YOUR GOAL: Gather every line in the material below that contains the word "medier", and copy each such line in full.

Collected data
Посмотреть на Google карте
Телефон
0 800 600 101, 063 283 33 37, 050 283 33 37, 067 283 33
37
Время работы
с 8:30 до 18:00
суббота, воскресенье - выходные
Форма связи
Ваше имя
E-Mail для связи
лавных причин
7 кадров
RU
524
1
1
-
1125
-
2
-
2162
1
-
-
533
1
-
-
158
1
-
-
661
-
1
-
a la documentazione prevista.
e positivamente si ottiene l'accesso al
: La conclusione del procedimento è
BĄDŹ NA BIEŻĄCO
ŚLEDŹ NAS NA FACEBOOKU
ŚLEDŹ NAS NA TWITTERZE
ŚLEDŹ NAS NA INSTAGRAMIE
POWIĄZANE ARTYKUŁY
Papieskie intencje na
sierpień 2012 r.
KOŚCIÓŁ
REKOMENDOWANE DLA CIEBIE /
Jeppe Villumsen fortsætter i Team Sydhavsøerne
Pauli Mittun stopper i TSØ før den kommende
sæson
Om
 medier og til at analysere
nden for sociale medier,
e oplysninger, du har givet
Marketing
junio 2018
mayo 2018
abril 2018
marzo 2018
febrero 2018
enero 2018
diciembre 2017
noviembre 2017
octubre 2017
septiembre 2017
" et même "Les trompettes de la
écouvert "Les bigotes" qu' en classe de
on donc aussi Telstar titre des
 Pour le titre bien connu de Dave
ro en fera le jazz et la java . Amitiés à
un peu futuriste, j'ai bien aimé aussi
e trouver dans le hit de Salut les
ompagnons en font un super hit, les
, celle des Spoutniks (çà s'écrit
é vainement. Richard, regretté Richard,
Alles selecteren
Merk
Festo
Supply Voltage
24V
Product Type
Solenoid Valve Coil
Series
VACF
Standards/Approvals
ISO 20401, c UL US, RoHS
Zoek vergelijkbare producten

ANSWER BOX:
 medier og til at analysere
nden for sociale medier,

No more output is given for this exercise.